Implication for research and clinical practice

As we showed, a reduction in costs is not likely if GPs use only the prediction model to refer patients to the hospital; more research is needed into the effects of our model in routine care comparing with a usual care group in which measurements are up to the GP to perform. As explained in the previous paragraph, beneficial effects of the model may have been underestimated in this study. Also, a reduction in costs is not a precondition for a new intervention, but additional costs per QALY gained should be acceptable. To measure the effects more accurately on health outcomes and costs, a large prospective randomised trial should be performed, in which the effects of the new sepsis model are evaluated in practice. Given the results of the current study, it can be concluded that the discrimination of our new sepsis score is not sufficient to replace the clinical judgement of the GP based on the results of this early economic evaluation. Therefore, we do not propose for GPs to use strict cut-off points of the model to decide to refer a patient, but rather to use the score to estimate the risk of sepsis and incorporate this information in their overall judgement.

In conclusion, guidance for referral of adult patients with suspected sepsis in the primary care setting using any cut-off point of the sepsis prediction model is not likely to save costs. The model should only be incorporated in sepsis guidelines for GPs if improvement of care can be demonstrated in an implementation study.

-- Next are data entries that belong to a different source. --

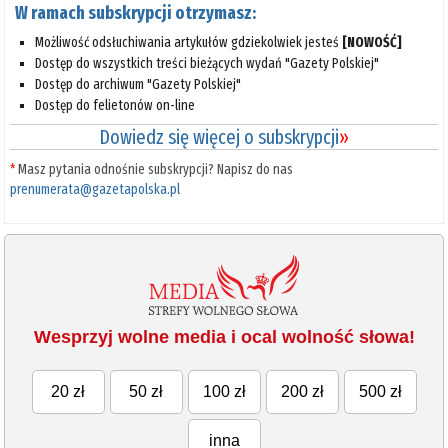
W ramach subskrypcji otrzymasz:
Możliwość odsłuchiwania artykułów gdziekolwiek jesteś
[NOWOŚĆ]
Dostęp do wszystkich treści bieżących wydań "Gazety Polskiej"
Dostęp do archiwum "Gazety Polskiej"
Dostęp do felietonów on-line
Dowiedz się więcej o subskrypcji
»
*
Masz pytania odnośnie subskrypcji? Napisz do nas
prenumerata@gazetapolska.pl
Wesprzyj wolne media i ocal wolność słowa!
20 zł
50 zł
100 zł
200 zł
500 zł
inna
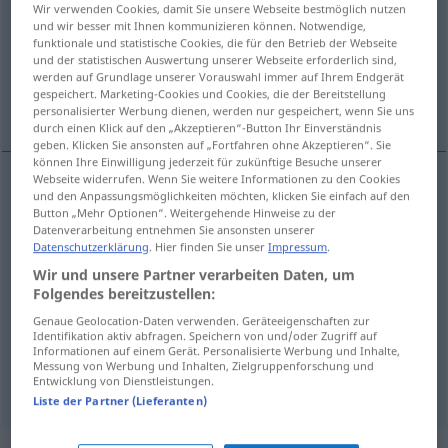
Wir verwenden Cookies, damit Sie unsere Webseite bestmöglich nutzen
und wir besser mit Ihnen kommunizieren können. Notwendige,
Übersicht aller Übersetzungen
funktionale und statistische Cookies, die für den Betrieb der Webseite
und der statistischen Auswertung unserer Webseite erforderlich sind,
(Für mehr Details die Übersetzung anklicken/antippen)
werden auf Grundlage unserer Vorauswahl immer auf Ihrem Endgerät
gespeichert. Marketing-Cookies und Cookies, die der Bereitstellung
våld, makt, välde, myndighet
personalisierter Werbung dienen, werden nur gespeichert, wenn Sie uns
durch einen Klick auf den „Akzeptieren“-Button Ihr Einverständnis
geben. Klicken Sie ansonsten auf „Fortfahren ohne Akzeptieren“. Sie
können Ihre Einwilligung jederzeit für zukünftige Besuche unserer
Webseite widerrufen. Wenn Sie weitere Informationen zu den Cookies
und den Anpassungsmöglichkeiten möchten, klicken Sie einfach auf den
våld
n
Gewalt
Button „Mehr Optionen“. Weitergehende Hinweise zu der
Datenverarbeitung entnehmen Sie ansonsten unserer
Datenschutzerklärung
. Hier finden Sie unser
Impressum
.
makt
Gewalt
Macht
Wir und unsere Partner verarbeiten Daten, um
Folgendes bereitzustellen:
välde
n
Gewalt
Obrigkeit, Autorität
Genaue Geolocation-Daten verwenden. Geräteeigenschaften zur
Identifikation aktiv abfragen. Speichern von und/oder Zugriff auf
myndighet
Gewalt
Obrigkeit, Autorität
Informationen auf einem Gerät. Personalisierte Werbung und Inhalte,
Messung von Werbung und Inhalten, Zielgruppenforschung und
Entwicklung von Dienstleistungen.
Liste der Partner (Lieferanten)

Data availability statement

Data are available upon reasonable request. De-identified patient data that underlie the presented results in this article will be made available to researchers with a methodological sound proposal. A data dictionary of all variables will be provided. Data will be available from 3 months until 5 years after publication. Requests should be made to the corresponding author.

Ethics statements

Patient consent for publication

Ethics approval

This study involves human participants and was approved by the METC Utrecht, and is registered under number 18/169. Participants gave informed consent to participate in the study before taking part.

Acknowledgments

The authors thank the patients included in the study for their consent and returning the questionnaires. The authors also thank all participating GPs and personnel of the GP cooperatives, and Idelette Nutma for her valuable input as patient representative.